* Tasks to perform:
1. Reproduce the passage of the boxing article starting with "Exactly a week" and going on through "of the third.".
2. According to the boxing article, which punch ended Donaire's fight with Arce, and when did it land?
3. Extend the boxing article past its final sentence.

* Excerpt:
☆ ☆ ☆ ☆ ☆ ☆ ☆

The life cycle of a champ

If silence had a name, it was probably stuck in the open mouths of a thousand stunned spectators inside a mall theater one particular Sunday afternoon in December.

Just moments ago, the revitalized crowd cheered as their icon pummeled away at a ghost he had failed to bury several times in the past, the roar getting louder as punch after punch pushed the familiar nemesis to the ropes. And then, just as the crescendo reached its peak, a sudden quiet muffled the theater.

For a split second, it seemed that some law of physics had vacuumed every bit of sound off the venue and left everything dead mute. And then, as the wide screen flashed the reason for the sudden silence and replayed the moments that led to it, the sound came back—initially in waves of murmurs, that gradually rose into questions.

“What just happened? Could this be real?”

Those were the only two questions asked by most everyone—from the lanky security guard badgered by ticket holders who could not find their seats, to the family of three halfway through their popcorn and the couch analyst loudly annotating the fight.

Manny Pacquiao, on the floor, motionless. All it took was one punch from rival Juan Manuel Marquez, and the boxing equivalent of a telenovela came to a crushing, unexpected and definitive end.

Shock gave way to concern when Pacquiao, the world’s only eight-division champion, failed to stir after several minutes on the floor. And concern gave way to palpable relief when the boxing hero finally got up.

“I got careless,” Pacquiao later told journalists and television reporters. “I did not see the punch coming.”

Exactly a week after, the guy tipped to carry on the legacy of Pacquiao climbed the ring in a Houston arena, brimming with optimism despite the obvious burden of a nation’s hope weighing down on his shoulders.

But Nonito Donaire Jr., the one they call “The Filipino Flash,” took all those expectations and wielded it as a weapon against Mexican warrior Jorge Arce, throwing devastating punch after devastating punch until his left hook found its mark at the end of the third.

Down went the gutsy Arce. Up went the spirits of a nation.

“I knew after Manny Pacquiao’s loss, I had to come up with something big for the Filipino people,” Donaire told reporters.

It was the fourth win in a busy 2012 for Donaire, a feat that underscored his value as the next great pay-per-view superstar in the world boxing scene. It also cemented his claim as one of the sport’s legitimate superstars. In fact, immediately after pole-axing Arce, big names were floated as the next possible foes for the technically gifted fighter.

 

But while Donaire proved ready to take on the mantle of hero worship from Pacquiao, it seems that thoughts of retirement are farthest from the mind of the Sarangani representative.

 

In fact, when Pacquiao came home after his devastating loss, the first words he uttered during a press conference were those that everyone hoped for:

 

“We shall rise again,” he vowed.

That, plus the contrasting fate of both fighters set the stage for an intriguing 2013.

For both fighters, the question is, what now?

 

Both fighters have a ton of options before them. But for each, there is one fight of great significance that needs to be made.

For Manny Pacquiao, it is a fifth fight with Marquez.

Forget their first three bouts. Team Pacquiao must now look at the fourth fight as the first of their rivalry. It had a definitive finish. It was action packed. And it set up a rematch so huge, even Pacquiao-Mayweather, a fight that was always in limbo anyway, slipped into temporary irrelevance.

☆ ☆ ☆ ☆ ☆ ☆ ☆

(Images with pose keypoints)

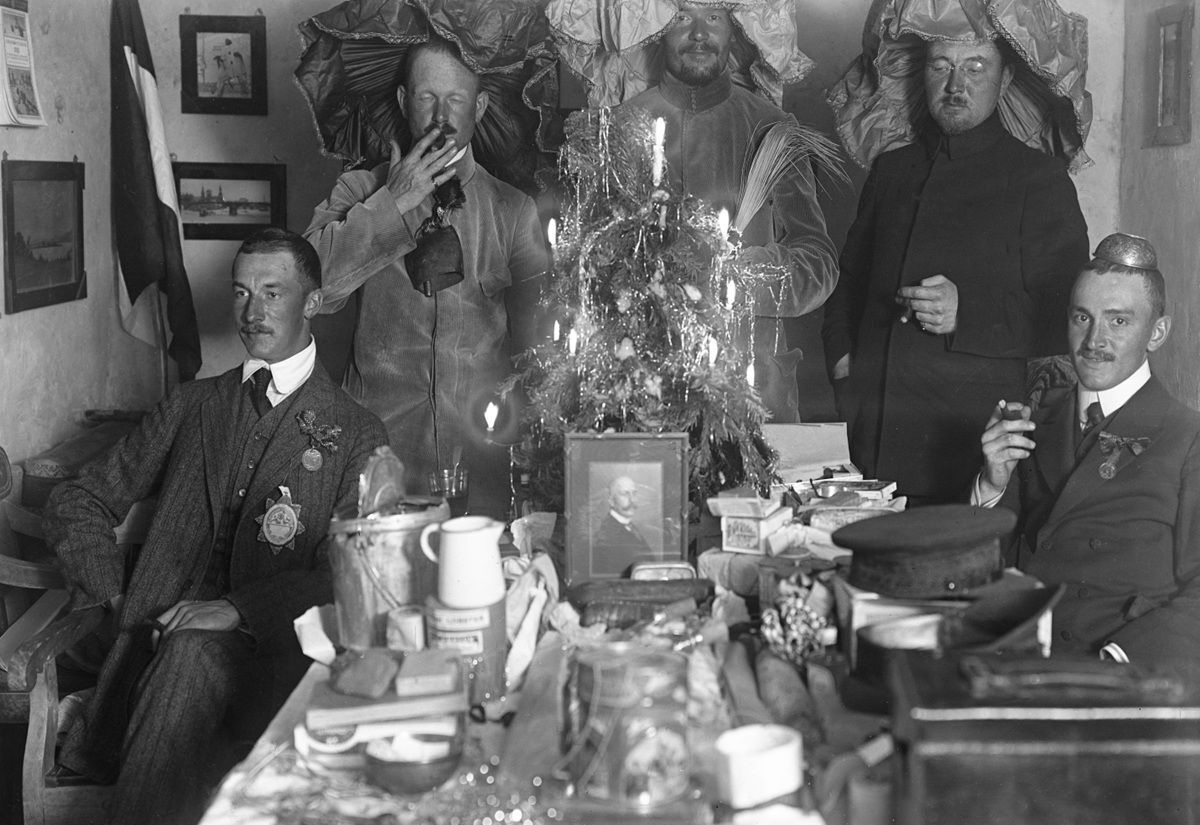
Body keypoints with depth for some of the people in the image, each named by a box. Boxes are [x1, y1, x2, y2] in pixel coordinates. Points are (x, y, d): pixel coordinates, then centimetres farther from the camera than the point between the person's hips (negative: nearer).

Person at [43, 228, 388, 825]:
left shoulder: (357, 435, 9)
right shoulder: (190, 406, 21)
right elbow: (78, 503, 21)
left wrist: (237, 609, -16)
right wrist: (117, 595, 3)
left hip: (271, 650, -2)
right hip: (157, 638, 2)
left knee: (192, 654, -35)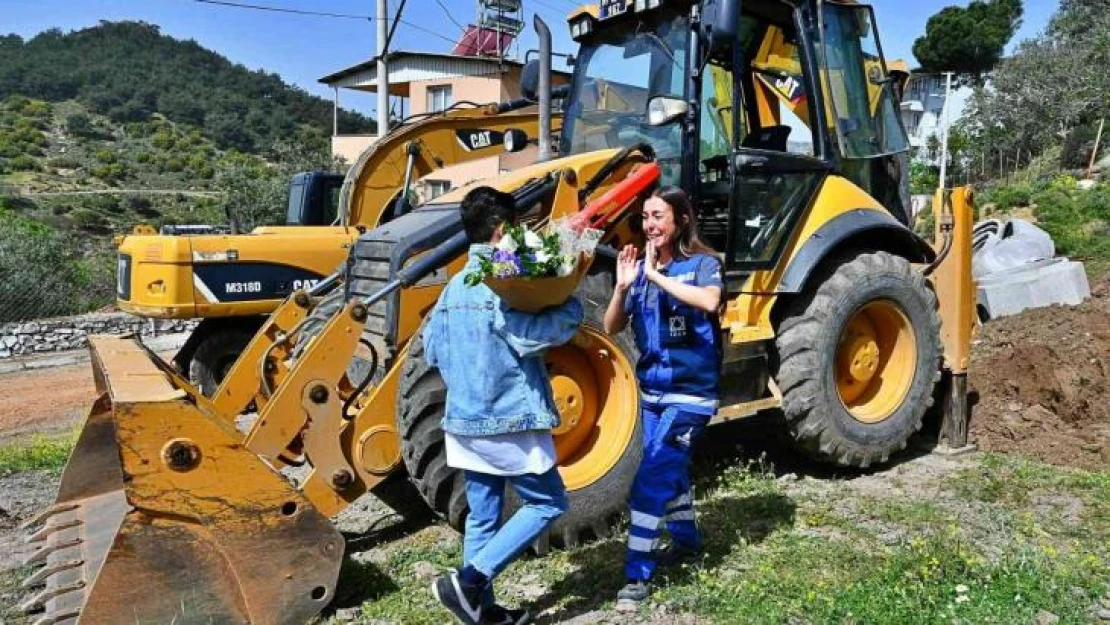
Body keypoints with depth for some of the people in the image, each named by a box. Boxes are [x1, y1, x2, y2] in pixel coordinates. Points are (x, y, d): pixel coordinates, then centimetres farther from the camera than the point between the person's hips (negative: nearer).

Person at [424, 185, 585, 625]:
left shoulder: (454, 287, 9)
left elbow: (432, 349, 14)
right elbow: (535, 335, -27)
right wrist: (570, 302, -11)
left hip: (464, 420, 8)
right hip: (508, 420, -8)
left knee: (482, 516, 15)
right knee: (547, 503, 6)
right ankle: (468, 582, -1)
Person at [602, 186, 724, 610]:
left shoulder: (702, 263, -10)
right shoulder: (641, 267, 2)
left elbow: (710, 301, -33)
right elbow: (612, 328, -1)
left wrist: (658, 276, -28)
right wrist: (622, 286, -17)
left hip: (691, 392, -6)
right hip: (652, 389, 6)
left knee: (651, 478, -10)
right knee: (669, 469, 21)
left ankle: (638, 575, 0)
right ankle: (686, 540, 43)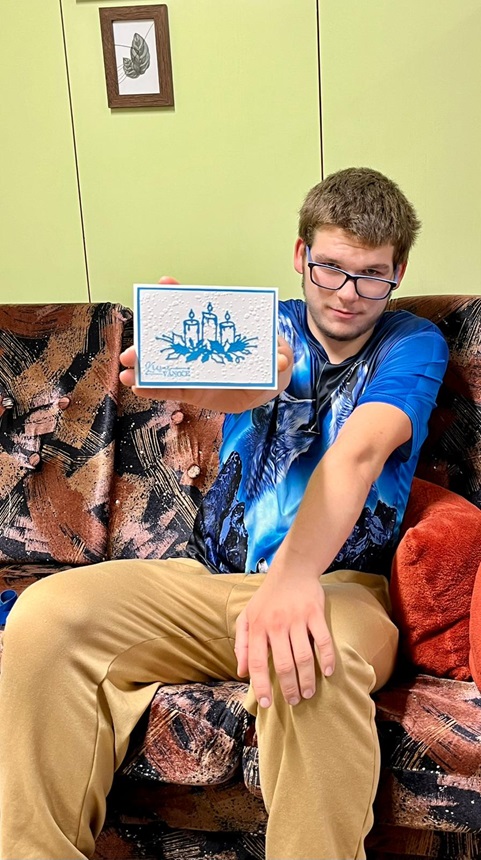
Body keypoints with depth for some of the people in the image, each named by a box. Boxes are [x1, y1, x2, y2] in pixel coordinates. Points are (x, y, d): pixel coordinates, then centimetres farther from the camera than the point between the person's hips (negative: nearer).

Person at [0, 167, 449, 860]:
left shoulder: (412, 344, 3)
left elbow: (359, 450, -19)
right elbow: (232, 384, -13)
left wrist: (295, 571, -37)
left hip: (339, 581, -3)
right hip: (211, 579, 3)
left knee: (312, 661, -40)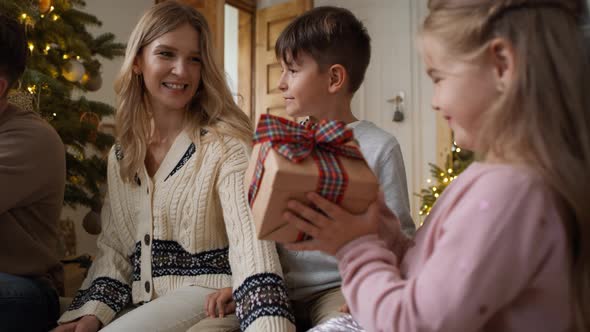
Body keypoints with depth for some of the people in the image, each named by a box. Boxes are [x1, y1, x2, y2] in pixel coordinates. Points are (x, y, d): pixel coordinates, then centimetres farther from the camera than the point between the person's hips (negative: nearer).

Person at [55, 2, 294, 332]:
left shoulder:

☆ ☆ ☆ ☆ ☆ ☆ ☆

* Answers to each task:
1.
Exactly a week after, the guy tipped to carry on the legacy of Pacquiao climbed the ring in a Houston arena, brimming with optimism despite the obvious burden of a nation’s hope weighing down on his shoulders.

But Nonito Donaire Jr., the one they call “The Filipino Flash,” took all those expectations and wielded it as a weapon against Mexican warrior Jorge Arce, throwing devastating punch after devastating punch until his left hook found its mark at the end of the third.

2. A left hook, at the end of the third round.

3.
Trainer Freddie Roach had earlier wanted a rematch to happen immediately, telling reporters that setting up Pacquiao for a tune-up fight was “unnecessary.”

But several things have happened since then, including Marquez telling a boxing website that he was no longer interested in a fifth fight.

“I think for me, there is no point [in staging a fifth fight],” Marquez said. “We already achieved the desired result.  Why do it?  So I asked several people, several friends (whom) I have around me and they told me not to do it, that there is no point in a fifth fight.”

Of course, those were the exact same words Pacquiao had said after the third bout. And yet No. 4 came to fore. Money talks in boxing. And it can convince a satisfied Marquez to climb the ring and do the whole thing all over again.

Before that fifth fight happens, though, Pacquiao has to settle some matters. There’s the election coming up in May, and his wife Jinkee and brother Rogelio are both running for public office.

And then there’s the possibility of him fighting someone other than Marquez before getting back to the ring against his nemesis.

 

Brandon Rios and Robert Guerrero have been tagged as possible opponents for Pacquiao. Of the two, it is Rios (31-0, 23 KOs) who has Roach’s attention.

“I think Rios is a compelling fight,” Roach told reporters. “He’s action packed. He’s an aggressive, young kid. He talks a lot of smack and sells tickets.”

 

“It will be a very competitive fight,” Roach said. So competitive that the Hall-of-Fame trainer is “a little worried about that fight.”

 

“It’s the young versus the old,” he said.

 

Of course, there’s another voice of reason trying to factor itself in in the whole equation, and it’s coming from one who has Pacquiao’s ear most of the time.

“I know he is still capable of fighting but for me, he has nothing to prove,” said wife Jinkee in an interview with USA Today. “He already has eight belts. He can retire—stop—any time. I want him to stop now. But he has the last say. Boxers risk their lives; some end up in wheelchairs. I don’t want that to happen to Manny.”

Jinkee went hysterical after the knockout against Marquez and was caught on TV trying to get to her man as he lay unconscious on the ring.

“It’s the first time I’ve seen him like that and I was scared,” she said.

For Donaire, the future is more clear-cut.

 

His 4-0 sweep in 2012 became the toast of the boxing world, with every award-giving outlet naming him the Fighter of the Year.  He has reached that point in his career when he can pick opponents and headline pay-per-view cards.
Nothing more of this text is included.